**Instructions for the task**
Can you copy out the lines in the rows below without any change, beginning at the line containing "family: Brassicaceae" and stopping after the line containing "state / province: Baja California Norte"?

┌────────

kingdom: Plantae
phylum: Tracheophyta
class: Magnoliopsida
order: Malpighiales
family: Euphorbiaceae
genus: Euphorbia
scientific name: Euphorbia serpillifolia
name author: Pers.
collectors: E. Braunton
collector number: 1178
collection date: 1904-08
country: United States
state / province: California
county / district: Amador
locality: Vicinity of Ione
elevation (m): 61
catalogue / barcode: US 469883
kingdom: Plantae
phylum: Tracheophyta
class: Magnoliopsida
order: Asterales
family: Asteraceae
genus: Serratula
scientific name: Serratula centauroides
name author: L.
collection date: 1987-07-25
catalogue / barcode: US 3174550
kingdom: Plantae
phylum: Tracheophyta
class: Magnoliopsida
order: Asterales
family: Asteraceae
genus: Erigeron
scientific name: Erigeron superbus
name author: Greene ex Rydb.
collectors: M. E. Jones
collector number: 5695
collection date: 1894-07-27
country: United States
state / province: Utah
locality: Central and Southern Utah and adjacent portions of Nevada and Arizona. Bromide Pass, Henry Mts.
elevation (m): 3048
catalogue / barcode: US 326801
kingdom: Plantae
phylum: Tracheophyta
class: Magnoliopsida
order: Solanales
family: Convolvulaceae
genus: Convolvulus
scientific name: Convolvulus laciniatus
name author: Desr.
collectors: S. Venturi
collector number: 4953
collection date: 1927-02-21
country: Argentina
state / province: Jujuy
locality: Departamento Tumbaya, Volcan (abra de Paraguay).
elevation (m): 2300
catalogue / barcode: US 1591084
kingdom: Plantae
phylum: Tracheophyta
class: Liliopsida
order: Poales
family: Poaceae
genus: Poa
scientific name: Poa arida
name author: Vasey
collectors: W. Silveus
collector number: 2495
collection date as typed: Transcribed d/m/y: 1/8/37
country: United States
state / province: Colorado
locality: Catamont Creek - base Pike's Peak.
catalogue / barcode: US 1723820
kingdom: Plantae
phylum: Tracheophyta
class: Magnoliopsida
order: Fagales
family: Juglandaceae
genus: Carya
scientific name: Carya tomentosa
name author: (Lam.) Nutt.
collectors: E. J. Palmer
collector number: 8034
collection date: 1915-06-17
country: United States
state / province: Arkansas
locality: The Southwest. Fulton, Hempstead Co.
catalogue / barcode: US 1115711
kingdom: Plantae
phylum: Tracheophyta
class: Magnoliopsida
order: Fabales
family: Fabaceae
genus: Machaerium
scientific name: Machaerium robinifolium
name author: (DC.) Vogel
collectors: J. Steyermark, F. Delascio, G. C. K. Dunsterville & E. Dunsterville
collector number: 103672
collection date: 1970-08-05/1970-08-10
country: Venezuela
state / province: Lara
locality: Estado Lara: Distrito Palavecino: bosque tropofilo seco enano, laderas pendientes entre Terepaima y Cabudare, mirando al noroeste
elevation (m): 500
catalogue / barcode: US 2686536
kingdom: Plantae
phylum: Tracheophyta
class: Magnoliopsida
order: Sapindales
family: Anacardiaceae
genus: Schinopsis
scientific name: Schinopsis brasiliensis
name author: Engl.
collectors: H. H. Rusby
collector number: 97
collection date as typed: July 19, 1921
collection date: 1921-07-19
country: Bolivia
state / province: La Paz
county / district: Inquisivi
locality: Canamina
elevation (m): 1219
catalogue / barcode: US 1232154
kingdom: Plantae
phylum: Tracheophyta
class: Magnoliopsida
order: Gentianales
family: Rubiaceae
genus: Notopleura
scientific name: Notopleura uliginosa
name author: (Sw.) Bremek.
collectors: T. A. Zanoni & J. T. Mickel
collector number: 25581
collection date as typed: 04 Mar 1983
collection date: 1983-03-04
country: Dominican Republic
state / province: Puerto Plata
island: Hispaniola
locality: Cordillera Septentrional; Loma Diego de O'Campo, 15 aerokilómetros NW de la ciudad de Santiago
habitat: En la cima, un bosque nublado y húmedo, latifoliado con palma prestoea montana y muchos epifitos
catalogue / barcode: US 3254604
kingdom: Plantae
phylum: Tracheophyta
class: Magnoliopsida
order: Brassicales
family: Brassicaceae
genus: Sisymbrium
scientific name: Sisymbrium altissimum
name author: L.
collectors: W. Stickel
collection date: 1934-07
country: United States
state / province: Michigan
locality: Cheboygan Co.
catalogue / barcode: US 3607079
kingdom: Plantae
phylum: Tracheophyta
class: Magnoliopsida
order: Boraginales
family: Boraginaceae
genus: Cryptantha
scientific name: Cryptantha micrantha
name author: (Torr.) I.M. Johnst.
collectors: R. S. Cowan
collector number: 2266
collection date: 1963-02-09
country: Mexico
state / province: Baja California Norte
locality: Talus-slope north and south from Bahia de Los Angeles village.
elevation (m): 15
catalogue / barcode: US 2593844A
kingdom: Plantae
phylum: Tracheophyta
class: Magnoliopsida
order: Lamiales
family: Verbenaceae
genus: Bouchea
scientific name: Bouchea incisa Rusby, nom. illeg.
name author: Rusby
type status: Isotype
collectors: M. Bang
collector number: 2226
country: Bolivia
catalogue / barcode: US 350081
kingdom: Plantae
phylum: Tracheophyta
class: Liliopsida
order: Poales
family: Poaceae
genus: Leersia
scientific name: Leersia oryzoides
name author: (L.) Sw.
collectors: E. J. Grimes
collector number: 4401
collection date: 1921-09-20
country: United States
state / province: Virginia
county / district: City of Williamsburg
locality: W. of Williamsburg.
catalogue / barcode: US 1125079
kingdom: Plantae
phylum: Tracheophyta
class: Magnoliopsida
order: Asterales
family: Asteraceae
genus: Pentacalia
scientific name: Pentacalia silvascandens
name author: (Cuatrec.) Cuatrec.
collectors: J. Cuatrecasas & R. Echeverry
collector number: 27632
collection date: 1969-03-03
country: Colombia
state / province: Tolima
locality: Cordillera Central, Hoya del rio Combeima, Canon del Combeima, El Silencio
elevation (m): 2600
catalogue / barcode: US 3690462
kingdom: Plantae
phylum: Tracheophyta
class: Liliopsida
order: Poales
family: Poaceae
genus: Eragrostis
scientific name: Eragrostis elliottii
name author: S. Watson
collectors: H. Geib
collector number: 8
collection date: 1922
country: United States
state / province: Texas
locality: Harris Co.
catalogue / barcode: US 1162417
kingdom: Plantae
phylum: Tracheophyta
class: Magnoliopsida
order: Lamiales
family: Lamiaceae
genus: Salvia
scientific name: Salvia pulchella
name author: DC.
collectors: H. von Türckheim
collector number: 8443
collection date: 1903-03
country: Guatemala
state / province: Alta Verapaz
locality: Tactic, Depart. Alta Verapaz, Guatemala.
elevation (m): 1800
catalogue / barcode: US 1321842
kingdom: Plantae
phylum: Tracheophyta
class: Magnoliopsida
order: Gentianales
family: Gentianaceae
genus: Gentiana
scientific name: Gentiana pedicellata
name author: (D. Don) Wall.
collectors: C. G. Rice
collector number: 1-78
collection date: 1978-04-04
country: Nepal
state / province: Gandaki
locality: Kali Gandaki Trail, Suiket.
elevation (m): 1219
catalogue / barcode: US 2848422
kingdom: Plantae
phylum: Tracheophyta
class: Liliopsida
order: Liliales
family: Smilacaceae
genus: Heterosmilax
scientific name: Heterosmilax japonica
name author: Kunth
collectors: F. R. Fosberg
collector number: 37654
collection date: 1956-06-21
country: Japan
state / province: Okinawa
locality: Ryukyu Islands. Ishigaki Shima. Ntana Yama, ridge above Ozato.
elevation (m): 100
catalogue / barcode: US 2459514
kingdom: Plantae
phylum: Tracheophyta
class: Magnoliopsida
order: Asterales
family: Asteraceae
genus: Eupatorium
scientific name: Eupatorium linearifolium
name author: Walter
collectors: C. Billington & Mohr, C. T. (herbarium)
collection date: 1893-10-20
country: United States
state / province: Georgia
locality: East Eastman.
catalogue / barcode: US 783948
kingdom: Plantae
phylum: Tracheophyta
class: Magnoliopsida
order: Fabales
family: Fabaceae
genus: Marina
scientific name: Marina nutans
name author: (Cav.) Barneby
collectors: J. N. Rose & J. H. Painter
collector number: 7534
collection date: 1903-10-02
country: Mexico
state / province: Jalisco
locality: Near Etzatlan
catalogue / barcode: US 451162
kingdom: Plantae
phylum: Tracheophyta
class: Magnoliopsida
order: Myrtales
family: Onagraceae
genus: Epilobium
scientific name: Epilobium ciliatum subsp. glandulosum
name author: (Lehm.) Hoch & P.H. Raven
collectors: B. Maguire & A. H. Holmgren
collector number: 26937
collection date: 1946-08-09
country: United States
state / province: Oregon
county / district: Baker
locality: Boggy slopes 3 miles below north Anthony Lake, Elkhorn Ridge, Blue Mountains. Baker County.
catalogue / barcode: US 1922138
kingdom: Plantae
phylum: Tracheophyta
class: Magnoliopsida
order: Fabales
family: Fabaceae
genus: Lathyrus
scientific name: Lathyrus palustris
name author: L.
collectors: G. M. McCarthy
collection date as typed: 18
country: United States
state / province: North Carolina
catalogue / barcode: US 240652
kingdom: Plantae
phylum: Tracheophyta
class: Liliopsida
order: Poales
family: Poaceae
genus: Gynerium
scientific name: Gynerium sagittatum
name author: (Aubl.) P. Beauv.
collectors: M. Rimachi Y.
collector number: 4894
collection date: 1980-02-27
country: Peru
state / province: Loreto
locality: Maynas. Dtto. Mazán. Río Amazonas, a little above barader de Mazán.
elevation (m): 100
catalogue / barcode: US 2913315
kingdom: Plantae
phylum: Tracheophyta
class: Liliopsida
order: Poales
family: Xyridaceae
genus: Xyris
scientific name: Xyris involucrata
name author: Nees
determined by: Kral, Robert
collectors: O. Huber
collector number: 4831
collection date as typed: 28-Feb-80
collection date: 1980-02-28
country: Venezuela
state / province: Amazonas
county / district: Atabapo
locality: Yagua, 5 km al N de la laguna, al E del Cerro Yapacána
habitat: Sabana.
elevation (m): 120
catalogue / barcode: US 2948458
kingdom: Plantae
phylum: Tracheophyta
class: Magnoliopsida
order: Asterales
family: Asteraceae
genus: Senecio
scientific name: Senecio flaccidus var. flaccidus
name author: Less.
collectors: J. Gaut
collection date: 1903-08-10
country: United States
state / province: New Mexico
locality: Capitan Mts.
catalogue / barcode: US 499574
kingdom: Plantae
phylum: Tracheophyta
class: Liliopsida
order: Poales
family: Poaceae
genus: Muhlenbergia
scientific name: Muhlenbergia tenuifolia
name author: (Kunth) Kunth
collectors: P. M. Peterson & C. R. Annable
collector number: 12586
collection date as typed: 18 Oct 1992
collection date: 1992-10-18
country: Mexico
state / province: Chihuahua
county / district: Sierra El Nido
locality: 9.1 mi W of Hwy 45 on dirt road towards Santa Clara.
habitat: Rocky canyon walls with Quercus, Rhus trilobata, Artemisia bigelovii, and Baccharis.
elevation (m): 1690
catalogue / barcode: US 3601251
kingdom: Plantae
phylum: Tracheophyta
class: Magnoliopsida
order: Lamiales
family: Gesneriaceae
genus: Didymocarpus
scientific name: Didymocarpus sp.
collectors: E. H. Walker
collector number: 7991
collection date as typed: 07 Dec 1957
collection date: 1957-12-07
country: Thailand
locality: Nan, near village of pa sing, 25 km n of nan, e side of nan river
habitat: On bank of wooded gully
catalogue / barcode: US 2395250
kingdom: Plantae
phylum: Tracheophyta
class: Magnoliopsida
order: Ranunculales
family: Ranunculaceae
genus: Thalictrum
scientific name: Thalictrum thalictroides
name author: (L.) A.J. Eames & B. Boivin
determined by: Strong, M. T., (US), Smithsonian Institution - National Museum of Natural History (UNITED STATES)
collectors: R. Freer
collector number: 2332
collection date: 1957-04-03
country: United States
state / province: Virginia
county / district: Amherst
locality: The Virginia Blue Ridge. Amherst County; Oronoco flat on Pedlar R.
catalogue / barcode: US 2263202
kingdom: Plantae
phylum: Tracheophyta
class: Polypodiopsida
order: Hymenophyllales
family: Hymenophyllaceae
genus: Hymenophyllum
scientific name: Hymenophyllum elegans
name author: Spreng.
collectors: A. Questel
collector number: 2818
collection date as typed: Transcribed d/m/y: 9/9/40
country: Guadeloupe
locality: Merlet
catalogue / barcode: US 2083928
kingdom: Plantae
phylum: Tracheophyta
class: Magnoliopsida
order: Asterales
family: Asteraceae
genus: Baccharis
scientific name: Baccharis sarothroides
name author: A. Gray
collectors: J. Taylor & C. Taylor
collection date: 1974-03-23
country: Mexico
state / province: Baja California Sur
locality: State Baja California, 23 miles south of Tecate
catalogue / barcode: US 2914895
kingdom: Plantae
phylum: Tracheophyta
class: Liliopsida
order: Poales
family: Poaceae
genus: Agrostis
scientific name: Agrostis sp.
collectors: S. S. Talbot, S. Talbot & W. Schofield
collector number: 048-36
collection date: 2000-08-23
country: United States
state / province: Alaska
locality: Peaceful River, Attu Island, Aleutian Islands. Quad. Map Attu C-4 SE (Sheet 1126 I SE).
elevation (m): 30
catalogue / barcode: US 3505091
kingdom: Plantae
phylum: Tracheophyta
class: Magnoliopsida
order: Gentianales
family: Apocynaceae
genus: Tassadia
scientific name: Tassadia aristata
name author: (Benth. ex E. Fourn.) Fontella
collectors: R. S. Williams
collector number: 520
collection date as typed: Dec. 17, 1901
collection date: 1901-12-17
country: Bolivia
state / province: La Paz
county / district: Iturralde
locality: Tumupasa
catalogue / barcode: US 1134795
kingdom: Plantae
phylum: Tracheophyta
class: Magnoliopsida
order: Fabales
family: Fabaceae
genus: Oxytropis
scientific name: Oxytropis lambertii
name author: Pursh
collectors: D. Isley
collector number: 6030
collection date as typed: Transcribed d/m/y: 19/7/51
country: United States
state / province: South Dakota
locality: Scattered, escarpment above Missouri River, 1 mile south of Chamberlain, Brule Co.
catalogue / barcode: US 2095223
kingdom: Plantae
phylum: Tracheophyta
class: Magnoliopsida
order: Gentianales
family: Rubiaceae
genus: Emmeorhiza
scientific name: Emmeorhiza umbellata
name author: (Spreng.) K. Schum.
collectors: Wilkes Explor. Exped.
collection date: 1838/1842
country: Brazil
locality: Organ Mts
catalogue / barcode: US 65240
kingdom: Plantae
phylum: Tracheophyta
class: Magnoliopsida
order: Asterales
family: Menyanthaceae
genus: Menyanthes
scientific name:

└────────

**Written response**
family: Brassicaceae
genus: Sisymbrium
scientific name: Sisymbrium altissimum
name author: L.
collectors: W. Stickel
collection date: 1934-07
country: United States
state / province: Michigan
locality: Cheboygan Co.
catalogue / barcode: US 3607079
kingdom: Plantae
phylum: Tracheophyta
class: Magnoliopsida
order: Boraginales
family: Boraginaceae
genus: Cryptantha
scientific name: Cryptantha micrantha
name author: (Torr.) I.M. Johnst.
collectors: R. S. Cowan
collector number: 2266
collection date: 1963-02-09
country: Mexico
state / province: Baja California Norte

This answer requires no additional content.